17. Belgenhoek
De naam Belgenhoek is mogelijk ontleend aan Belgische turfstekers of Belgische vluchtelingen in de Eerste Wereldoorlog. Er ligt hier een klein Peelrestantje (de Scherliet) en een door de stichting VEEN beheerd bloemrijk grasland. Dit beheer bestaat onder andere uit vernatting (door het afdammen van de sloten) en verschraling (door jaarlijks te hooien). Via dit perceel is ook een vrij toegankelijk voedselbos van deze stichting (te voet) bereikbaar.

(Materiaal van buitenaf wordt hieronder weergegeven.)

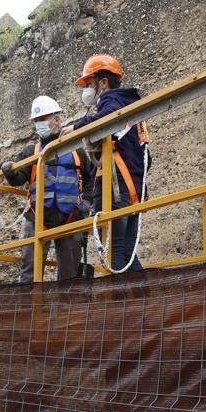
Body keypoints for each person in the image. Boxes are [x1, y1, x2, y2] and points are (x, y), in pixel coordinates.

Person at [61, 53, 148, 273]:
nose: (86, 90)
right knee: (126, 252)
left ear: (103, 83)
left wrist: (77, 127)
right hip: (134, 189)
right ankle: (146, 299)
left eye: (88, 84)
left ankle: (126, 306)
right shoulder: (132, 106)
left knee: (117, 253)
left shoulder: (112, 100)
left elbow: (107, 116)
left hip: (117, 188)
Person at [1, 95, 94, 282]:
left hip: (70, 218)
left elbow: (91, 177)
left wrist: (86, 202)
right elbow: (19, 178)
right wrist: (10, 172)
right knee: (29, 272)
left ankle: (65, 309)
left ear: (56, 119)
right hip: (37, 218)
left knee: (70, 275)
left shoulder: (77, 151)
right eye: (36, 121)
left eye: (43, 119)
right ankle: (30, 308)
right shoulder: (30, 152)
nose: (39, 124)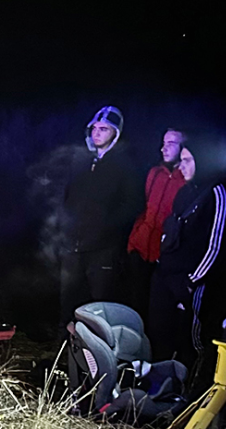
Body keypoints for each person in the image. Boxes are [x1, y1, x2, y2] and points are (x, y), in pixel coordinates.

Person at [146, 139, 226, 373]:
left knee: (190, 338)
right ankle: (158, 383)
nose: (181, 166)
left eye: (187, 161)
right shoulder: (185, 190)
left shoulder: (216, 193)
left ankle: (191, 384)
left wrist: (192, 281)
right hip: (165, 273)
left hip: (190, 280)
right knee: (159, 330)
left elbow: (215, 244)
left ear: (202, 161)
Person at [59, 105, 144, 325]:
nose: (97, 133)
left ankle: (100, 354)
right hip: (74, 246)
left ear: (116, 133)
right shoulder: (82, 162)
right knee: (68, 302)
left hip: (103, 249)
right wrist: (64, 227)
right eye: (95, 128)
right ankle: (63, 353)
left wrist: (106, 229)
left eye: (104, 129)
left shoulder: (125, 166)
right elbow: (67, 197)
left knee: (100, 306)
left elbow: (132, 205)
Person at [127, 129, 188, 318]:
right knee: (136, 303)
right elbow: (146, 207)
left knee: (159, 311)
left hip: (166, 253)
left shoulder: (186, 179)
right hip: (142, 248)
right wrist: (135, 239)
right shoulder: (154, 173)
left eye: (171, 143)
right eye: (164, 143)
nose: (164, 148)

De oorsprong van de naam Belgenhoek is niet helemaal zeker. Mogelijk is de naam ontleend aan het gegeven dat hier tijdens de Eerste Wereldoorlog Belgische vluchtelingen gehuisvest waren (Nederland was neutraal en dus een veilig toevluchtoord). Een andere verklaring is dat de naam afkomstig is van het feit dat in de Peel ook veel Belgische arbeidskrachten werden gerekruteerd voor de turfwinning.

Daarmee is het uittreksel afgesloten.